- **SUPPLIED DATA**:
↓↓↓

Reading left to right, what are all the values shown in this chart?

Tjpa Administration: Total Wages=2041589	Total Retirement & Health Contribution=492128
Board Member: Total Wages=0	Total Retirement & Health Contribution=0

↑↑↑
↓↓↓

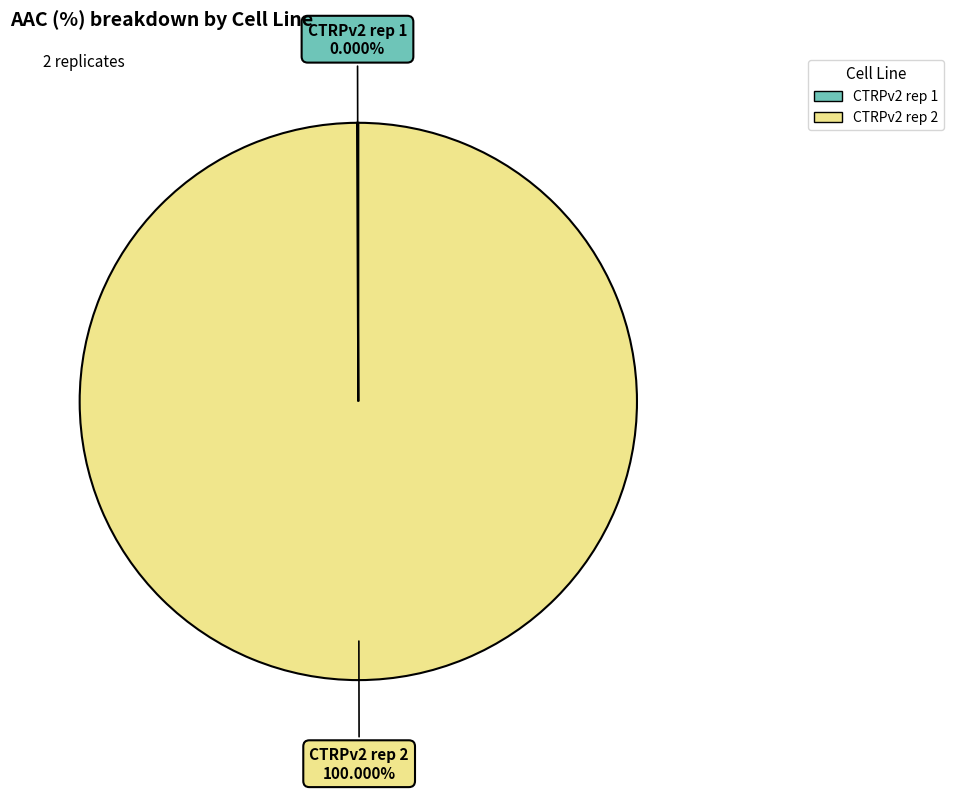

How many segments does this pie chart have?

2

↑↑↑

- **YOUR INSTRUCTIONS**: Copy out, unchanged, the lines from the one containing "Tjpa Administration: Total" through the one containing "Board Member: Total", both included.

- **FINISHED TASK**:
Tjpa Administration: Total Wages=2041589	Total Retirement & Health Contribution=492128
Board Member: Total Wages=0	Total Retirement & Health Contribution=0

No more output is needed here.